REVIEW: GOOD TIME is the latest film from The Safdie Brothers, whose last outing, HEAVEN KNOWS WHAT, earned raves and made them a cult item. With their next feature apparently being backed by Martin Scorsese and starring Jonah Hill, GOOD TIME, which hits a middle ground between a gonzo indie vibe and something more mainstream, is a movie that deserves to be on every film fan’s radar. These guys are the real deal.
Proudly displaying their Scorsese influence (who’s thanked in the closing credits), GOOD TIME is a bit like MEAN STREETS if it had focused solely on Robert De Niro’s Johnny Boy. Shockingly, star Robert Pattinson makes for an ideal De Niro stand-in, with his Connie Nikas a staggering change-of-pace for the actor. If enough people see this, it’ll officially end his TWILIGHT heartthrob days and mark him as an actor to watch, similar to what former co-star Kristen Stewart’s latest films have done for her.
Connie is a tough part, with him basically an unlikable scuzz-bag throughout. Not particularly bright, he’s a low-level wannabe bank robber, who makes the grievous sin of making his handicapped brother, Nick (played by one of the directors, Ben Safdie) his accomplice. He’s redeemed only by the fact that he genuinely loves his brother, and even though he’s a wanted man, with his face all over the evening news, he tries to raise the 10K he needs for an unscrupulous bail bondsman to get his brother out of lock-up.
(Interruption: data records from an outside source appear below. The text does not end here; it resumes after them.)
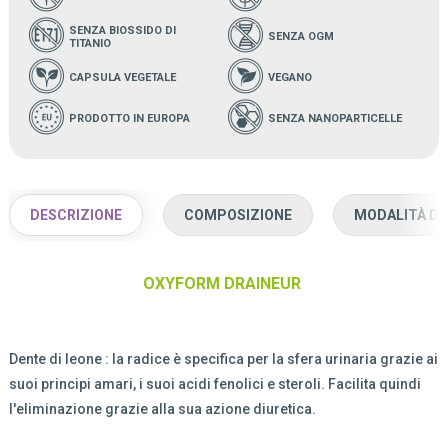
SENZA BIOSSIDO DI
SENZA OGM
TITANIO
CAPSULA VEGETALE
VEGANO
PRODOTTO IN EUROPA
SENZA NANOPARTICELLE
DESCRIZIONE
COMPOSIZIONE
MODALITÀ D'
OXYFORM DRAINEUR
Dente di leone : la radice è specifica per la sfera urinaria grazie ai
suoi principi amari, i suoi acidi fenolici e steroli. Facilita quindi
l'eliminazione grazie alla sua azione diuretica.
Over a razor-sharp ninety minutes, we accompany Connie on his hellish decent into NYC, doing what he can to raise the cash, which includes seducing his older, flaky sugar momma girlfriend (a hilarious Jennifer Jason Leigh), and manipulating a sixteen-year-old (newcomer Taliah Webster) into having a crush on him so she doesn’t reveal his identity to the cops. With a heady mix of comedy and drama, mixed in with a genuinely seedy atmosphere (I never knew directors could still make gentrified NYC seem gritty), GOOD TIME is more like a great time throughout.
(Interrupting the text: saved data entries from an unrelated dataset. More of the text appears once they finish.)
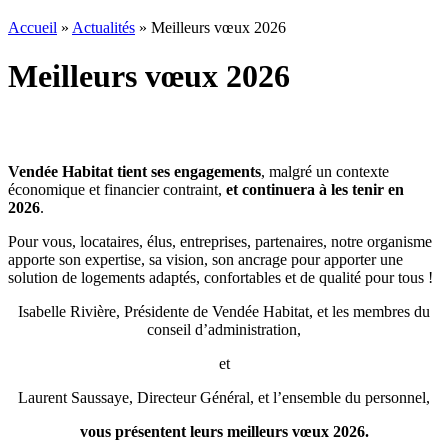
Accueil
»
Actualités
»
Meilleurs vœux 2026
Meilleurs vœux 2026
Vendée Habitat tient ses engagements
, malgré un contexte
économique et financier contraint,
et continuera à les tenir en
2026
.
Pour vous, locataires, élus, entreprises, partenaires, notre organisme
apporte son expertise, sa vision, son ancrage pour apporter une
solution de logements adaptés, confortables et de qualité pour tous !
Isabelle Rivière, Présidente de Vendée Habitat, et les membres du
conseil d’administration,
et
Laurent Saussaye, Directeur Général, et l’ensemble du personnel,
vous présentent leurs meilleurs vœux 2026.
Pattinson is a stunningly good lead, managing to hold onto at least a shred of the audience’s sympathy throughout; even through we’re not quite rooting for him to pull off his plan. Safdie himself has a challenging part as the severely handicapped brother, who’s plucked from his social worker’s office in the very first scene by his wired brother. The supporting cast is similarly strong, with Webster and Leigh stealing scenes, and an amusing turn by Safdie-regular Buddy Duress as an even seedier criminal Connie teams up with in an effort to get some high-grade acid to sell. CAPTAIN PHILLIPS’ Barkhad Abdi also pops up as a sympathetic security guard who falls prey to their antics, and between this and EYE IN THE SKY, he’s showing some pretty good range.
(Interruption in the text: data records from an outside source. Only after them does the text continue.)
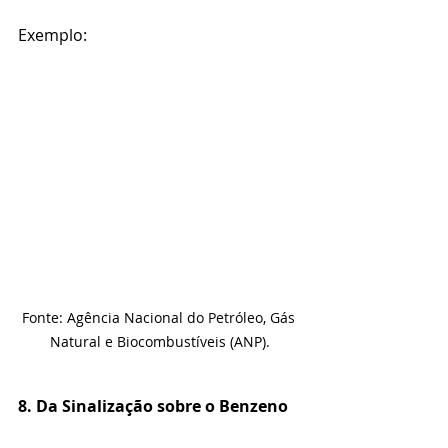
Exemplo:
Fonte: Agência Nacional do Petróleo, Gás 
Natural e Biocombustíveis (ANP).
8. Da Sinalização sobre o Benzeno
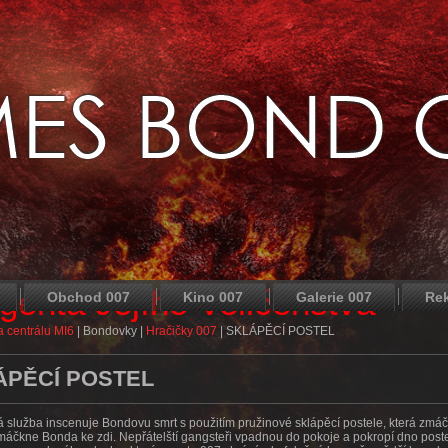
agenta Jejího Veličenstva
Obchod 007
Kino 007
Galerie 007
Re
 centrálu MI6
|
Bondovky
|
Hračičky 007
|
SKLÁPĚCÍ POSTEL
ÁPĚCÍ POSTEL
ná služba inscenuje Bondovu smrt s použitím pružinové sklápěcí postele, která zmá
imáčkne Bonda ke zdi. Nepřátelští gangsteři vpadnou do pokoje a pokropí dno poste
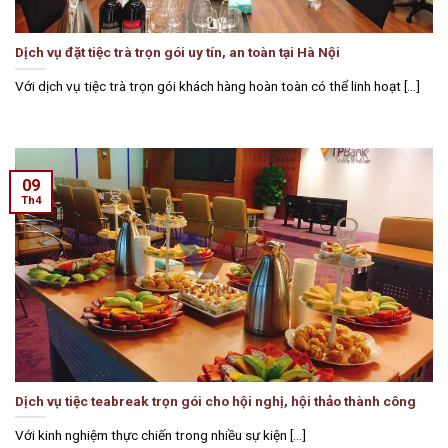
Dịch vụ đặt tiệc trà trọn gói uy tín, an toàn tại Hà Nội
Với dịch vụ tiệc trà trọn gói khách hàng hoàn toàn có thể linh hoạt [...]
09
Th4
Dịch vụ tiệc teabreak trọn gói cho hội nghị, hội thảo thành công
Với kinh nghiệm thực chiến trong nhiều sự kiện [...]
One thing definitely worth singling out is the amazing synth score by Oneohtrix Point Never, which appropriately sounds like Tangerine Dream on acid, and is the perfect accompaniment to DP Sean Price Williams’s neon soaked visuals. GOOD TIME is another A24 pick-up, proving that the company’s eclectic tastes are second-to-none, and it’s a really impressive piece of summer counterprogramming that deserves to be a SPRING BREAKERS-style breakout cult hit. It’s absolutely top-notch entertainment for those with more unconventional tastes, and a hallucinogenic late summer treat. This is one that’s not to be missed.